» What is being asked: Only the pictures are dropped; the lines of the material that follow are returned exactly.

» The data:
##########

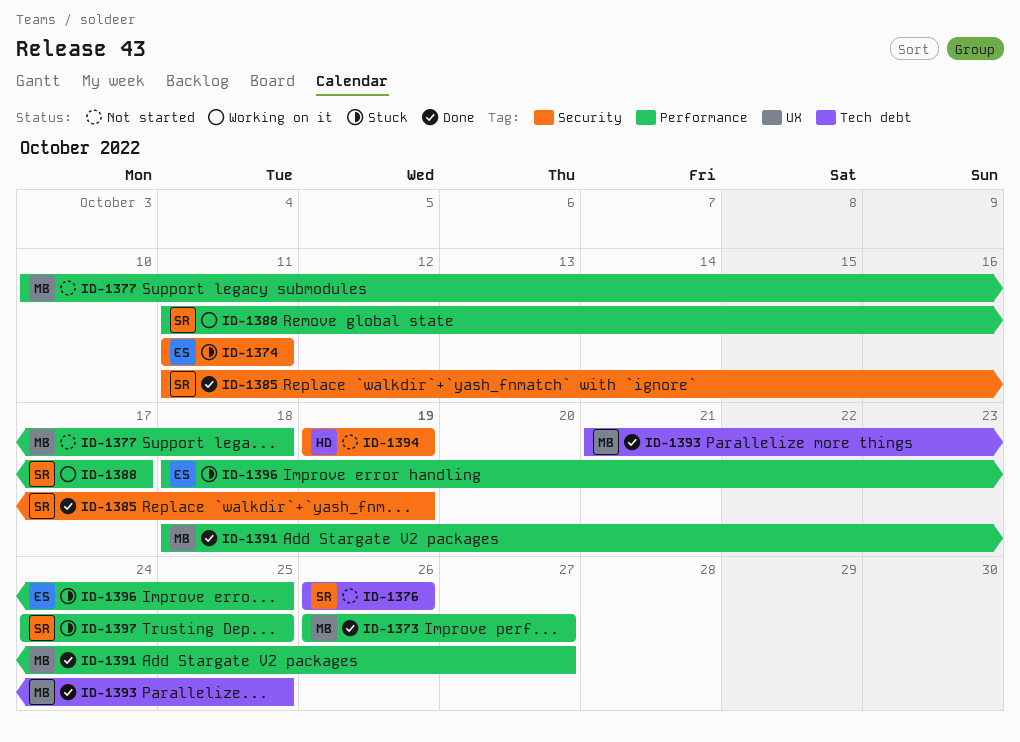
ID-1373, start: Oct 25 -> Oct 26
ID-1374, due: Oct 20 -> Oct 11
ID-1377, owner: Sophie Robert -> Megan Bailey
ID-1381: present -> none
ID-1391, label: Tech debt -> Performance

##########

» Solution to this exercise:
ID-1373, start: Oct 25 -> Oct 26
ID-1374, due: Oct 20 -> Oct 11
ID-1377, owner: Sophie Robert -> Megan Bailey
ID-1381: present -> none
ID-1391, label: Tech debt -> Performance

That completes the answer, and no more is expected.